Arboll aponta evidências de que as linhagens do HSV-1 mudaram na Idade do Bronze, possivelmente devido ao beijo romântico cada vez mais comum. Mais recentemente, o beijo também desempenhou um papel na transmissão da covid-19, levando a China a proibir o beijo e com que as pessoas passassem a evitar se cumprimentarem se beijando.
Para Thuy Do, microbiologista de saúde bucal da Universidade de Leeds, no Reino Unido, não é de surpreender que o beijo seja um canal para doenças. “Todos nós temos de 800 a 900 tipos diferentes de micróbios vivendo em nossas bocas”, afirma. “Quando nos beijamos, trocamos muita saliva e todos os tipos de micróbios. Existe o perigo de transmissão de doenças se houver troca de vírus como de hepatite e HSV-1.”
Prazer e sexo
No entanto, o ato de beijar na boca não é tão nojento assim. Thuy Do explica que uma boca saudável precisa de um ambiente microbiano equilibrado, e beijar pode, na verdade, ser uma maneira importante de manter a diversidade saudável de micróbios na boca, trocando micróbios com nossos parceiros.
“Algumas espécies de bactérias, como o estreptococo salivarius, podem ajudar a diminuir inflamações. As pessoas com grande variedade de espécies associadas à saúde tendem a ter bocas mais saudáveis”, explica a especialista. Ela acha que beijar beneficia mais do que apenas a saúde bucal. “A boca é uma porta para todo o corpo – ela se liga ao nosso microbioma intestinal e à pele. Portanto, quando você está beijando, isso pode ter um impacto positivo no microbioma de todo o corpo, afetando até mesmo nosso cérebro e humor”, diz.
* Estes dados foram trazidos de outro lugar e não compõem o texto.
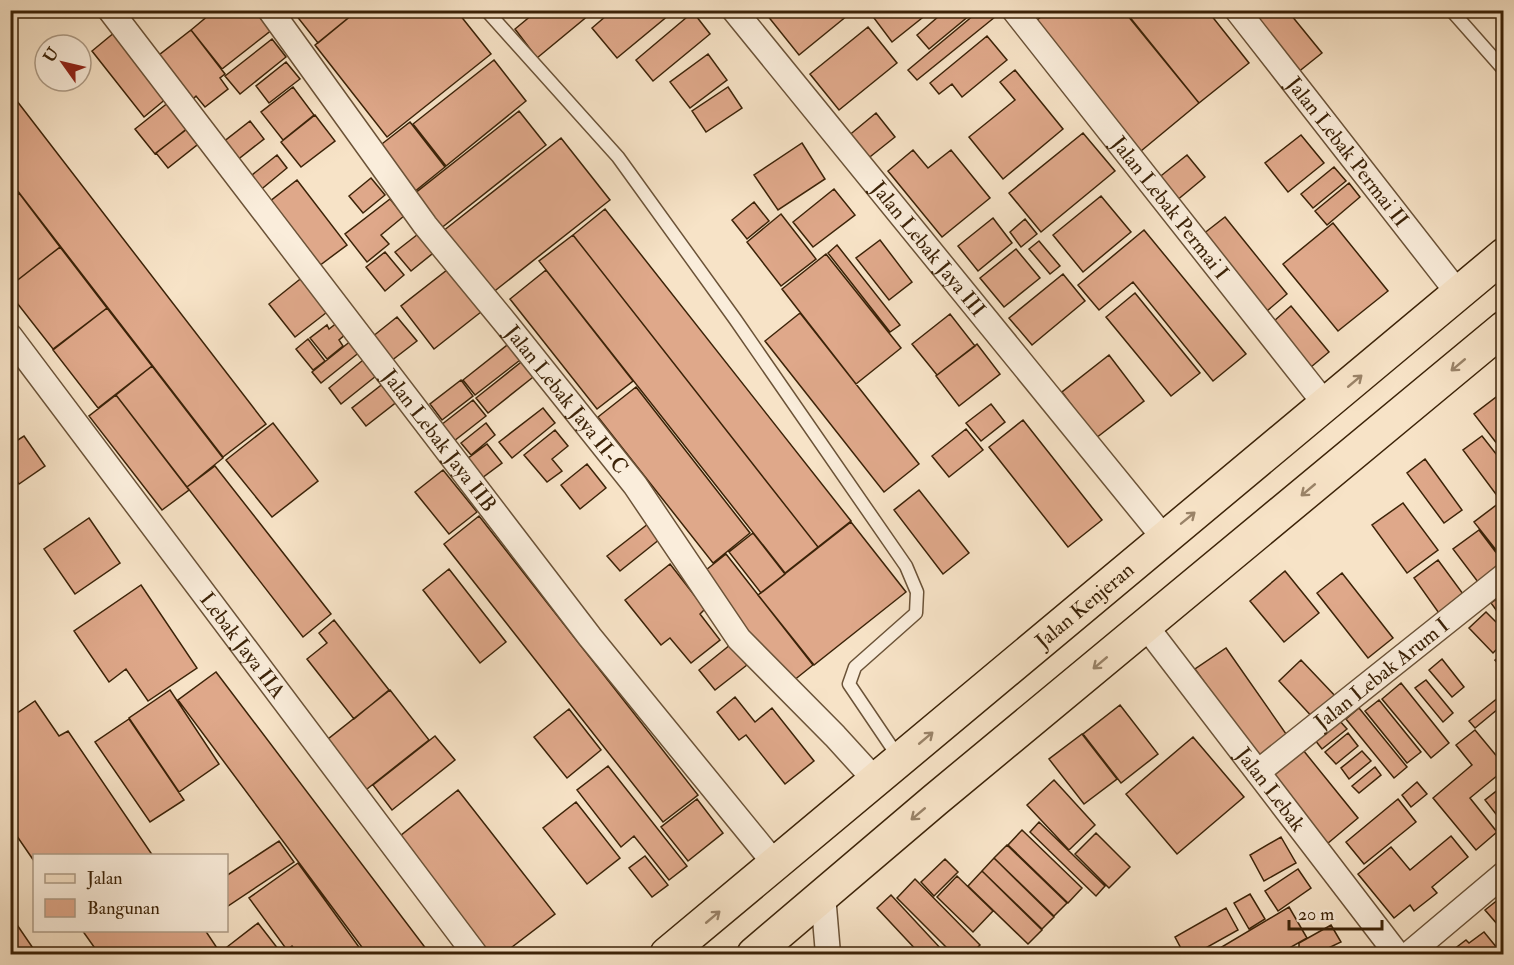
<svg xmlns="http://www.w3.org/2000/svg" width="1514" height="965" font-family="'IM FELL Double Pica',serif">
<style>
.building{fill:#dfa88a;stroke:#3c2308;stroke-width:1.5}
.lines{fill:none;stroke-linecap:round;stroke-linejoin:round}
.lane-casing{stroke:#6b5338;stroke-width:15}
.street-casing{stroke:#6b5338;stroke-width:27}
.primary-casing{stroke:#3c2308;stroke-width:36}
.lane{stroke:#faeddb;stroke-width:12}
.street{stroke:#faeddb;stroke-width:24}
.primary{stroke:#f7e3c7;stroke-width:33}
.oneway{stroke:#9a8368}
.labels{text-anchor:middle;dominant-baseline:central;stroke-width:6;stroke-linejoin:round;paint-order:stroke}
.street-label{font-size:21px;fill:#3c2308;stroke:#faeddb}
</style>
<rect width="100%" height="100%" fill="#f7e3c7"/>
<filter id="stains"><feTurbulence type="fractalNoise" baseFrequency=".00333" numOctaves="4"/><feColorMatrix values="0 0 0 0 .2 0 0 0 0 .09 0 0 0 0 .02 0 0 0 .5 -.17"/></filter>
<radialGradient id="worn" r=".72"><stop offset=".6" stop-color="#630" stop-opacity="0"/><stop offset="1" stop-color="#630" stop-opacity=".3"/></radialGradient>
<!-- building -->
<path class="building" d="M215,10H259L273,29L222,69L191,30Z
M292,10H358L318,43Z
M358,10H456L491,54L387,137L315,45Z
M538,10H595L537,58L515,29Z
M613,10H675L617,58L592,28Z
M763,10H852L853,11L799,55Z
M868,10H932L892,42Z
M946,10H976L929,49L917,35Z
M980,10H989L995,17L917,80L908,70Z
M1049,10H1123L1199,103L1141,151L1036,21Z
M1124,10H1207L1249,63L1199,103Z
M1247,10H1287L1322,53L1297,73Z
M693,12L710,34L653,81L636,60Z
M868,27L897,63L839,110L810,74Z
M191,30L225,74L220,78L228,89L205,107L196,96L193,99L159,55Z
M115,32L167,98L144,117L92,51Z
M987,36L1007,60L962,97L952,84L939,94L930,83Z
M272,39L286,57L240,94L225,76Z
M708,54L727,80L690,108L670,82Z
M494,60L526,101L446,166L413,124Z
M286,62L300,79L269,103L256,86Z
M1015,70L1063,129L1003,179L969,137L1015,100L1000,82Z
M293,87L314,115L283,140L261,112Z
M728,87L742,108L706,132L692,111Z
M10,92L266,424L223,457L10,181Z
M169,102L189,127L155,154L135,129Z
M519,111L546,145L435,233L409,198Z
M876,113L895,137L866,160L847,137Z
M315,115L335,141L301,167L281,142Z
M250,121L264,139L236,161L222,143Z
M410,122L445,167L414,192L378,147Z
M191,126L202,141L168,168L156,153Z
M1083,133L1115,171L1041,232L1009,193Z
M1301,135L1324,163L1288,192L1265,163Z
M561,138L610,200L487,297L438,235Z
M802,143L825,179L778,210L754,175Z
M913,150L928,168L951,150L990,198L942,237L888,171Z
M277,155L287,168L258,192L247,179Z
M1187,155L1205,177L1176,201L1157,179Z
M1334,167L1346,181L1313,208L1301,194Z
M371,178L385,195L363,213L349,196Z
M297,180L347,245L319,266L269,202Z
M10,182L19,193L10,199Z
M1349,183L1360,197L1327,225L1315,211Z
M834,189L855,215L813,247L793,222Z
M19,193L60,247L10,286V200Z
M1101,196L1131,232L1083,272L1053,235Z
M390,199L404,216L381,235L389,244L367,262L345,234Z
M754,202L769,221L747,239L732,220Z
M605,209L851,521L818,547L573,235Z
M781,214L816,259L781,286L747,242Z
M1225,217L1287,294L1261,316L1198,238Z
M993,218L1012,243L978,271L958,246Z
M1025,219L1037,234L1021,247L1010,232Z
M1333,223L1388,291L1338,331L1283,264Z
M1144,230L1246,354L1213,381L1133,282L1099,310L1078,285Z
M422,231L437,250L411,271L395,252Z
M573,235L818,547L785,573L539,261Z
M880,240L912,282L889,300L856,258Z
M1039,241L1060,266L1050,274L1029,249Z
M837,245L900,325L890,332L828,253Z
M60,247L107,308L53,349L10,294V286Z
M1016,249L1040,278L1004,307L980,278Z
M385,252L404,275L385,291L366,267Z
M826,254L901,348L856,384L782,289Z
M447,270L481,312L434,349L401,306Z
M546,270L633,381L597,409L510,299Z
M1063,274L1085,301L1032,345L1009,318Z
M304,276L331,309L295,337L269,304Z
M1135,293L1200,373L1171,396L1106,317Z
M1291,306L1329,352L1311,367L1274,321Z
M107,308L152,366L98,408L53,350Z
M800,313L919,464L884,492L765,341Z
M950,314L975,346L937,375L912,344Z
M397,317L417,341L391,361L372,337Z
M338,322L347,333L339,340L343,346L327,359L310,338L327,325L329,329Z
M308,339L325,361L313,370L296,349Z
M352,340L361,351L321,383L312,372Z
M511,342L524,357L475,395L463,380Z
M977,344L1000,374L959,406L936,376Z
M1109,355L1144,401L1096,438L1062,392Z
M368,356L381,372L341,404L329,388Z
M525,359L537,374L488,413L476,398Z
M152,366L223,458L187,487L116,395Z
M389,379L403,397L366,426L352,408Z
M461,380L473,396L442,420L430,404Z
M636,387L750,533L713,563L598,417Z
M1504,391V447L1501,449L1474,414Z
M116,395L189,490L162,510L89,416Z
M473,400L486,416L454,441L441,425Z
M991,404L1005,422L981,441L966,423Z
M543,408L555,423L512,458L499,442Z
M1023,420L1102,520L1068,547L989,447Z
M273,423L318,481L272,517L226,460Z
M486,423L495,435L471,455L461,443Z
M966,429L983,450L949,477L932,456Z
M555,430L568,446L552,459L562,471L547,482L524,455Z
M24,436L45,466L19,484L10,472V445Z
M1482,436L1504,464V505L1463,450Z
M487,444L502,463L482,478L467,459Z
M1425,459L1462,510L1444,523L1407,473Z
M587,464L606,488L580,509L561,485Z
M215,466L331,614L303,637L187,487Z
M443,470L477,512L449,534L415,492Z
M919,490L969,553L943,574L894,510Z
M1403,503L1438,550L1407,573L1372,525Z
M1499,503L1504,508V560L1474,522Z
M479,516L698,795L663,822L444,544Z
M89,518L120,563L75,594L44,549Z
M653,520L665,535L620,571L607,556Z
M851,522L906,592L814,665L758,595Z
M1479,530L1504,563V569L1481,586L1453,549Z
M753,533L785,574L761,593L729,552Z
M726,554L813,665L788,685L701,574Z
M1438,560L1466,598L1441,616L1414,578Z
M670,564L705,609L700,614L720,640L691,663L670,638L661,645L625,600Z
M449,569L506,642L480,663L423,590Z
M1285,571L1319,613L1284,642L1250,601Z
M1342,573L1393,638L1368,658L1317,593Z
M141,585L197,668L148,701L126,669L109,682L74,631Z
M1504,594V621L1491,603Z
M1486,612L1504,630V642L1493,653L1469,628Z
M334,620L389,690L354,719L307,659L327,643L319,633Z
M730,645L747,665L715,690L699,670Z
M1226,648L1291,741L1261,763L1195,669Z
M1504,653V671L1495,660Z
M1442,659L1464,687L1452,697L1429,670Z
M1301,660L1338,699L1315,720L1279,681Z
M216,672L430,954H367L178,700Z
M1426,680L1453,713L1443,722L1415,688Z
M1401,683L1449,743L1431,758L1382,699Z
M170,690L219,764L179,792L129,718Z
M390,690L429,740L362,793L323,743Z
M1504,693V704L1475,728L1469,721Z
M735,697L755,722L772,708L814,761L785,784L746,735L739,740L717,712Z
M1379,700L1421,752L1407,763L1365,711Z
M35,701L59,736L68,731L153,856H34V861L10,826V718Z
M1120,705L1158,754L1121,783L1083,734Z
M1359,708L1407,767L1394,778L1346,719Z
M569,709L601,750L567,778L534,737Z
M129,719L184,800L150,822L95,742Z
M1339,720L1347,729L1322,749L1315,740Z
M1475,730L1504,765V770L1470,798L1497,832L1476,850L1433,798L1472,765L1456,745Z
M1348,733L1358,746L1336,764L1325,752Z
M1082,734L1117,779L1084,804L1049,759Z
M435,736L455,760L392,810L373,785Z
M1193,737L1244,797L1177,854L1126,794Z
M1303,750L1358,818L1321,849L1266,781Z
M1362,751L1371,761L1349,779L1341,768Z
M608,766L687,866L669,880L634,836L621,847L577,790Z
M1375,767L1381,775L1359,793L1352,786Z
M1054,780L1095,825L1069,850L1027,805Z
M1417,782L1427,794L1411,807L1402,795Z
M1504,785V814L1499,818L1485,800Z
M458,790L555,914L503,954H483L395,840Z
M697,799L723,833L688,861L661,827Z
M1398,799L1416,822L1364,864L1346,842Z
M576,802L620,858L587,884L543,828Z
M1039,822L1105,886L1096,896L1030,832Z
M1022,830L1082,888L1068,903L1008,845Z
M1096,833L1130,867L1109,888L1075,854Z
M1451,836L1468,857L1432,887L1437,893L1414,911L1410,905L1394,918L1358,874L1391,847L1410,870Z
M1281,837L1296,863L1264,881L1250,855Z
M279,841L294,862L228,906L226,904V876Z
M1007,845L1067,903L1054,916L994,858Z
M645,856L668,885L652,897L629,868Z
M994,858L1054,917L1042,929L982,871Z
M945,859L958,872L934,896L921,882Z
M298,863L364,954H298L292,946L287,950L249,898Z
M1298,869L1311,888L1278,911L1265,891Z
M982,871L1042,930L1028,944L968,886Z
M957,876L993,911L973,932L937,897Z
M915,879L980,945L971,954H953L897,898Z
M1250,894L1265,919L1249,929L1234,903Z
M891,895L943,951L938,954H920L877,908Z
M1504,895V932L1485,910Z
M1289,907L1307,938L1279,954H1224L1220,948Z
M1226,908L1238,930L1195,954H1184L1175,937Z
M11,916L37,954H10Z
M258,923L282,954H233L227,947Z
M1331,925L1341,942L1316,954H1299V943Z
M82,930H205L221,954H99Z
M1484,932L1502,954L1449,953L1466,940L1469,943Z"/>
<g class="lines">
<defs>
<path id="lane" d="M486,10L618,157L735,319L906,566L917,592L916,613L855,667L849,684L899,758
M1451,10L1504,70"/>
<g id="street">
<path id="s1" d="M110,10L590,637L776,865"/>
<path id="s2" d="M270,10L425,225L508,326L635,485L739,639L835,736L876,781"/>
<path id="s3" d="M734,10L1164,538"/>
<path id="s4" d="M1014,10L1326,405"/>
<path id="s5" d="M1237,10L1458,293"/>
<path id="s6" d="M10,336L475,954"/>
<path id="s7" d="M1145,625L1397,954"/>
<path id="s8" d="M1258,772L1504,576"/>
<path d="M823,895L828,954"/>
<path d="M1409,954L1504,874"/>
</g>
<g id="primary">
<path id="s9" d="M667,954L1504,255"/>
<path d="M754,954L935,800L1504,328"/>
</g>
</defs>
<!-- lane casing -->
<use href="#lane" class="lane-casing"/>
<!-- street casing -->
<use href="#street" class="street-casing"/>
<!-- primary casing -->
<use href="#primary" class="primary-casing"/>
<!-- lane -->
<use href="#lane" class="lane"/>
<!-- street -->
<use href="#street" class="street"/>
<!-- primary -->
<use href="#primary" class="primary"/>
</g>
<!-- one-way arrows -->
<defs><path id="oneway-shaft" d="M-6 0H5M1.5-3L5.5 0L1.5 3" fill="none" stroke-width="1.6" stroke-linecap="round" stroke-linejoin="round" transform="scale(1.5)"/></defs>
<g class="oneway">
<use href="#oneway-shaft" transform="translate(1458 365) rotate(140)"/>
<use href="#oneway-shaft" transform="translate(1355 381) rotate(-40)"/>
<use href="#oneway-shaft" transform="translate(1308 490) rotate(140)"/>
<use href="#oneway-shaft" transform="translate(1188 518) rotate(-39)"/>
<use href="#oneway-shaft" transform="translate(1100 663) rotate(140)"/>
<use href="#oneway-shaft" transform="translate(926 738) rotate(-40)"/>
<use href="#oneway-shaft" transform="translate(918 814) rotate(140)"/>
<use href="#oneway-shaft" transform="translate(713 917) rotate(-40)"/>
</g>
<g class="labels">
<!-- street labels -->
<g class="street-label">
<text stroke="none"><textPath href="#s5" startOffset="180">Jalan Lebak Permai II</textPath></text>
<text stroke="none"><textPath href="#s4" startOffset="252">Jalan Lebak Permai I</textPath></text>
<text stroke="none"><textPath href="#s3" startOffset="308">Jalan Lebak Jaya III</textPath></text>
<text stroke="none"><textPath href="#s2" startOffset="490">Jalan Lebak Jaya II-C</textPath></text>
<text stroke="none"><textPath href="#s1" startOffset="542">Jalan Lebak Jaya IIB</textPath></text>
<text stroke="none"><textPath href="#s9" startOffset="544">Jalan Kenjeran</textPath></text>
<text stroke="none"><textPath href="#s6" startOffset="387">Lebak Jaya IIA</textPath></text>
<text stroke="none"><textPath href="#s8" startOffset="158">Jalan Lebak Arum I</textPath></text>
<text stroke="none"><textPath href="#s7" startOffset="207">Jalan Lebak</textPath></text>
</g>
</g>
<!-- margin -->
<rect width="1514" height="965" fill="none" stroke="#f7e3c7" stroke-width="36"/>
<rect x="12" y="12" width="1490" height="941" fill="none" stroke="#3c2308" stroke-width="3"/>
<rect x="18" y="18" width="1478" height="929" fill="none" stroke="#3c2308" stroke-width="1.5"/>
<!-- legend -->
<rect x="33" y="854" width="195" height="78" fill="#faeddb" stroke="#ae9c87" stroke-width="1.5"/>
<rect x="45" y="874" width="30" height="9" fill="#f7e3c7" stroke="#ae9c87" stroke-width="1.5"/>
<text x="87" y="884" font-size="18" fill="#3c2308">Jalan</text>
<rect x="45" y="899" width="30" height="18" fill="#dfa88a" stroke="#ae9c87" stroke-width="1.5"/>
<text x="87" y="914" font-size="18" fill="#3c2308">Bangunan</text>
<!-- north arrow -->
<g transform="translate(63 63) rotate(304)"><circle r="28" fill="#faeddb" stroke="#ae9c87" stroke-width="1.5"/>
<path d="M0-4.5L10 22L0 15L-10 22Z" fill="#8f2418"/>
<text y="-9" font-size="16" font-weight="bold" text-anchor="middle" fill="#3c2308">U</text>
</g>
<!-- scale -->
<path d="M1289 920v9h93v-9" fill="none" stroke="#3c2308" stroke-width="3"/>
<text x="1298" y="920" font-size="18" fill="#3c2308" stroke="#faeddb" stroke-width="4.5" paint-order="stroke">20 m</text>
<rect width="100%" height="100%" filter="url(#stains)"/>
<rect width="100%" height="100%" fill="url(#worn)"/>
</svg>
Há cientistas que acreditam que o beijo é uma forma de testar parceiros em potencial. Beijar nos permitiria avaliar a compatibilidade genética ou a saúde geral do parceiro, captando pistas biológicas da saliva.
E se a saliva combinar, o sexo pode vir em seguida. As informações táteis da língua e dos lábios desencadeiam em muitas pessoas uma resposta arcaica de todo o corpo à perspectiva de sexo. Os centros de prazer e recompensa do cérebro são ativados, seguidos pela liberação de hormônios como oxitocina, dopamina e serotonina. A pele ruboriza, a frequência cardíaca aumenta e as pupilas se dilatam. Então, é hora de fechar a porta do quarto.